[Collected data]
★ ★ ★ ★

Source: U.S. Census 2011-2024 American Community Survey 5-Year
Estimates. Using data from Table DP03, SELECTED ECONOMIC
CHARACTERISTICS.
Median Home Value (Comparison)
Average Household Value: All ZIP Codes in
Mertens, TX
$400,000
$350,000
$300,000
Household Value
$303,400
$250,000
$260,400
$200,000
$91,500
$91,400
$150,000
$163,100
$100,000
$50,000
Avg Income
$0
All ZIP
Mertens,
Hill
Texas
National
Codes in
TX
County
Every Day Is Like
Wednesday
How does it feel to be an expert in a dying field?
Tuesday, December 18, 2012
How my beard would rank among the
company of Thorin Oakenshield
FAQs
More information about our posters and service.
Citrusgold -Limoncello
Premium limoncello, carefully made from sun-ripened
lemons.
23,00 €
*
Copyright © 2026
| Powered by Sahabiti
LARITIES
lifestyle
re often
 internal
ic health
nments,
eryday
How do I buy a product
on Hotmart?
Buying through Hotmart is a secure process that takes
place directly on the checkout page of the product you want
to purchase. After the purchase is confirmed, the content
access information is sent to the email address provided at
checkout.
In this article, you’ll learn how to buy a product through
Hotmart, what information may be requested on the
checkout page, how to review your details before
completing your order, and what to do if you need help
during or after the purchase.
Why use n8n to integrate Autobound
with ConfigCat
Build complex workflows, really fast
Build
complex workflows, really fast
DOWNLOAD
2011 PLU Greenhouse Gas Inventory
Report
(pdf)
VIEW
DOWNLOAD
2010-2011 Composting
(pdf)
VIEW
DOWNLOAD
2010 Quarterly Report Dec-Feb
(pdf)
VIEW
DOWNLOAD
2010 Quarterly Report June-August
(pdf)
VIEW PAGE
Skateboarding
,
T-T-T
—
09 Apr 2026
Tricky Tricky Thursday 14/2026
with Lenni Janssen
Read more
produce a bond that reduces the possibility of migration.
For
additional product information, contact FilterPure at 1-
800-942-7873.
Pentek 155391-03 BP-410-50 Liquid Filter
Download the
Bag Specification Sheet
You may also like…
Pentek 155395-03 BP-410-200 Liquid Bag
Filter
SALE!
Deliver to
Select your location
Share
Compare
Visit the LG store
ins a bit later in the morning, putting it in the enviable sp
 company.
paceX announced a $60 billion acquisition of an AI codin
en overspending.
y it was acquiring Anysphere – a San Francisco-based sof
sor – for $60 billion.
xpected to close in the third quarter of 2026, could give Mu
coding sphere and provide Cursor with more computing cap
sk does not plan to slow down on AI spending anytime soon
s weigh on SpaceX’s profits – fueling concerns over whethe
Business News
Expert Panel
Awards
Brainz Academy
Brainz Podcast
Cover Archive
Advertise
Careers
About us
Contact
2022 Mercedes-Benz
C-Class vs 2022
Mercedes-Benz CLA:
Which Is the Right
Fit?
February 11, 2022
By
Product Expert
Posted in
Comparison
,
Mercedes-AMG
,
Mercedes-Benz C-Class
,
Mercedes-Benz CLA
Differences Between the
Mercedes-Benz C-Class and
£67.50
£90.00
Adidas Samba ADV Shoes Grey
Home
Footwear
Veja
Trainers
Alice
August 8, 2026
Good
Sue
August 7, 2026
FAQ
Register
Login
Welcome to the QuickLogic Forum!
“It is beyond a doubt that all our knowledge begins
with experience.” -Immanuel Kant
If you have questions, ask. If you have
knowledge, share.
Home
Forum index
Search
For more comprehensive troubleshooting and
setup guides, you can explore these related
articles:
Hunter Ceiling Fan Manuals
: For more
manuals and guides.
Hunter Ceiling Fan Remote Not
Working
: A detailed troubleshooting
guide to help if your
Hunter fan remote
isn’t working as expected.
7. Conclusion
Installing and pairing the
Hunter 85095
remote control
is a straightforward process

★ ★ ★ ★

• [What is needed] In the records, which lines use the word "workflows"? Report them.

• [Solution to the problem]
Build complex workflows, really fast
complex workflows, really fast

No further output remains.